Action item:
Look through the data below and extract, unchanged, the lines from the one that contains "MASTERBATH1" to the one that contains "SAST and SCA", both included.

[Saved data entries]
::::
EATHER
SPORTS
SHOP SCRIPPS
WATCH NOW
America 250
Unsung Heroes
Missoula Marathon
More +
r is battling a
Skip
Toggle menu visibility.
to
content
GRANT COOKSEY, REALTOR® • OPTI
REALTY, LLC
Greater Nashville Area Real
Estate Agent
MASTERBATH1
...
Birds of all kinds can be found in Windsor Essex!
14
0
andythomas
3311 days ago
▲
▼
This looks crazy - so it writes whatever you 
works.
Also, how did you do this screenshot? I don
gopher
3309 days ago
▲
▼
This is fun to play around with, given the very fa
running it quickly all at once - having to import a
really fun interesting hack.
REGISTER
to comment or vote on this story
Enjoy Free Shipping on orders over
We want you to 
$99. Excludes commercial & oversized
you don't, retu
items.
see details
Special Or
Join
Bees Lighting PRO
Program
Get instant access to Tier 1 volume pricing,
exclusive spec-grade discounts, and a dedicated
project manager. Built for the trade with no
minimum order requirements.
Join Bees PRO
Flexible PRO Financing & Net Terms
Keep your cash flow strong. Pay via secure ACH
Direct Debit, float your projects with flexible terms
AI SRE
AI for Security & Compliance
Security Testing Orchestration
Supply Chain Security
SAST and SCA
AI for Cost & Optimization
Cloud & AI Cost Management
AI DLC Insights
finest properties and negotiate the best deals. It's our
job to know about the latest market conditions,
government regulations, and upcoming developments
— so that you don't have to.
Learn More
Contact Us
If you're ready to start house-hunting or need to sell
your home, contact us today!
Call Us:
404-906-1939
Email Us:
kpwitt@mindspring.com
::::
Task solution:
MASTERBATH1
...
Birds of all kinds can be found in Windsor Essex!
14
0
andythomas
3311 days ago
▲
▼
This looks crazy - so it writes whatever you 
works.
Also, how did you do this screenshot? I don
gopher
3309 days ago
▲
▼
This is fun to play around with, given the very fa
running it quickly all at once - having to import a
really fun interesting hack.
REGISTER
to comment or vote on this story
Enjoy Free Shipping on orders over
We want you to 
$99. Excludes commercial & oversized
you don't, retu
items.
see details
Special Or
Join
Bees Lighting PRO
Program
Get instant access to Tier 1 volume pricing,
exclusive spec-grade discounts, and a dedicated
project manager. Built for the trade with no
minimum order requirements.
Join Bees PRO
Flexible PRO Financing & Net Terms
Keep your cash flow strong. Pay via secure ACH
Direct Debit, float your projects with flexible terms
AI SRE
AI for Security & Compliance
Security Testing Orchestration
Supply Chain Security
SAST and SCA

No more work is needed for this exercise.